Intenta fumar un cigarrillo, pero tose como un tarado –todavía no sabe tragar el humo como yo– y entonces me río fuerte. Me mira con su cara pecosa y siento ganas de tirarle un piedrazo –toscazo para nosotros–, pero no tengo nada a mano. Con el cigarrillo apagado en la boca sube a la capa de hielo y se me acerca. El hielo cruje y le grito que pare. Si sigue caminando nos vamos a hundir y morir de hipotermia. Se ríe con su estúpida risa contagiosa y avanza un paso más, hasta llegar a mi lado. Ahora sí el hielo se resquebraja fuerte y yo también me empiezo a reír por los nervios. Bruno me agarra del brazo y hacemos equilibrio como dos luchadores de sumo mientras el agua se cuela por todos lados y comienza a mojarnos los zapatos. Tengo los leñadores nuevos; mamá me va a matar cuando los vea. La placa de hielo sobre la que estamos parados se quiebra definitivamente y, antes de hundirnos, Bruno me hace señas para que mire para adentro. Al lado de la parrilla, donde hace un rato nomás comimos los patys, veo a Fede y a Violeta a los besos.

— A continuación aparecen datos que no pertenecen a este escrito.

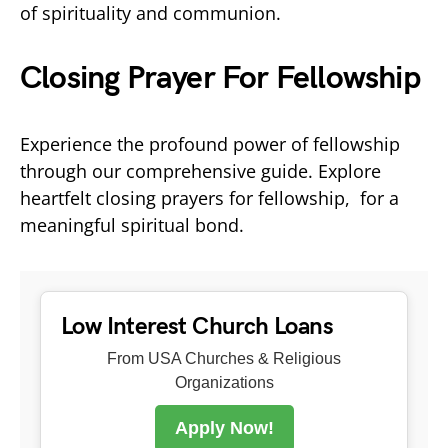
of spirituality and communion.
Closing Prayer For Fellowship
Experience the profound power of fellowship
through our comprehensive guide. Explore
heartfelt closing prayers for fellowship, for a
meaningful spiritual bond.
Low Interest Church Loans
From USA Churches & Religious
Organizations
Apply Now!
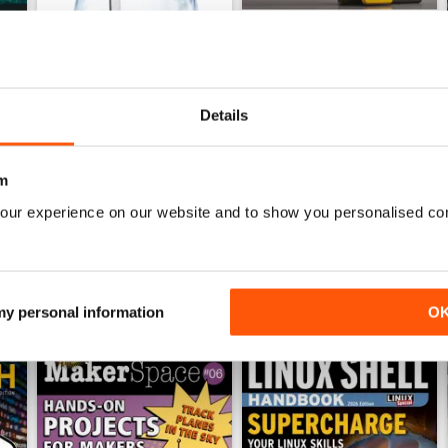
Details
June 2026
May 2026
Buy for
$21.99
Buy for
$21.99
View
|
Add to Cart
View
|
Add to Cart
m
our experience on our website and to show you personalised co
 my personal information
O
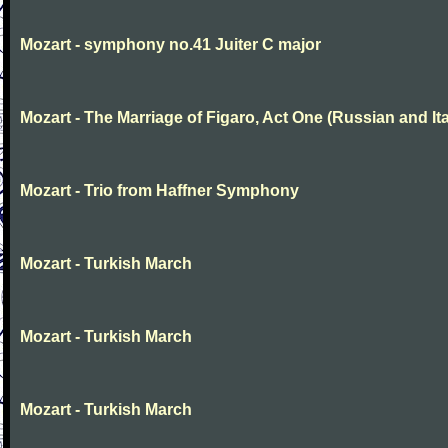
Mozart - symphony no.41 Juiter C major
Mozart - The Marriage of Figaro, Act One (Russian and Ita
Mozart - Trio from Haffner Symphony
Mozart - Turkish March
Mozart - Turkish March
Mozart - Turkish March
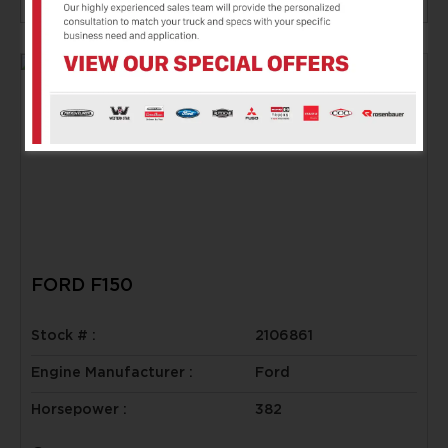
FORD F150
Stock # :
2106861
Engine Manufacturer :
Ford
Horsepower :
382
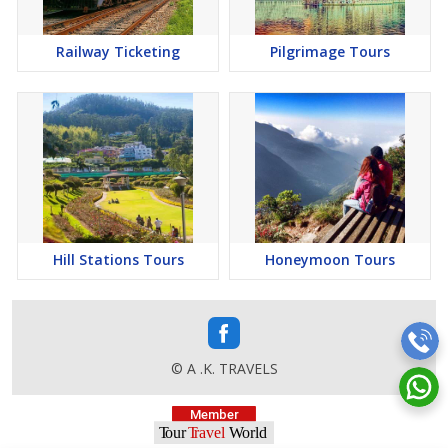
Railway Ticketing
Pilgrimage Tours
Hill Stations Tours
Honeymoon Tours
© A .K. TRAVELS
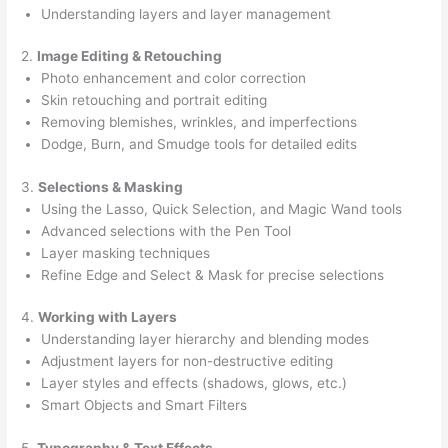
Understanding layers and layer management
2.
Image Editing & Retouching
Photo enhancement and color correction
Skin retouching and portrait editing
Removing blemishes, wrinkles, and imperfections
Dodge, Burn, and Smudge tools for detailed edits
3.
Selections & Masking
Using the Lasso, Quick Selection, and Magic Wand tools
Advanced selections with the Pen Tool
Layer masking techniques
Refine Edge and Select & Mask for precise selections
4.
Working with Layers
Understanding layer hierarchy and blending modes
Adjustment layers for non-destructive editing
Layer styles and effects (shadows, glows, etc.)
Smart Objects and Smart Filters
5.
Typography & Text Effects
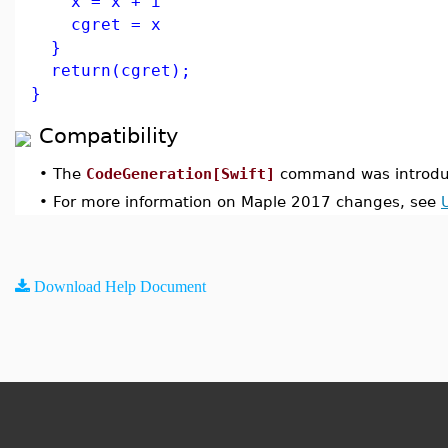
x = x + i
cgret = x
}
return(cgret);
}
Compatibility
•
The
CodeGeneration[Swift]
command was introdu
•
For more information on Maple 2017 changes, see
Download Help Document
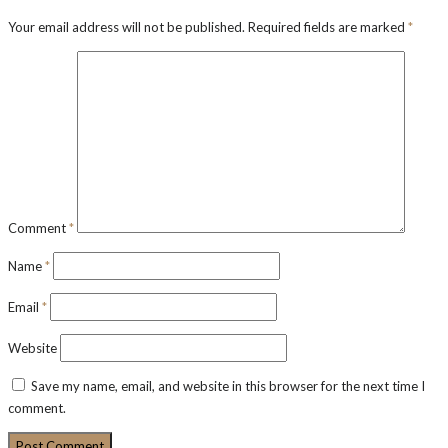
Your email address will not be published.
Required fields are marked
*
Comment
*
Name
*
Email
*
Website
Save my name, email, and website in this browser for the next time I
comment.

Salimos de la pileta temblando y completamente empapados. Todo el curso nos mira. Ángel, el dueño de casa, nos da rápido un toallón y mira preocupado hacia la habitación de sus padres. Violeta se ríe junto a Federico.
Nos vamos caminando con ropa prestada. Bruno se queda a dormir de nuevo. Caminamos las siete cuadras que nos separan de casa, Bruno prende un pucho –que le robó a la mamá de Ángel– y dice:
—Cumplimos la promesa.
No le respondo. En lo único que pienso es en lo que dirá mi vieja cuando vea mi ropa y mis zapatos. Bruno tose como un perro, no sé si por el frío o por el cigarrillo. Llegamos y, sin que mamá se despierte, nos metemos en la cama tapados hasta el cuello por varias frazadas.
Pienso en las palabras de Bruno. Tenía razón, cumplimos nuestra promesa. Los dos sonreímos en la oscuridad antes de dormir.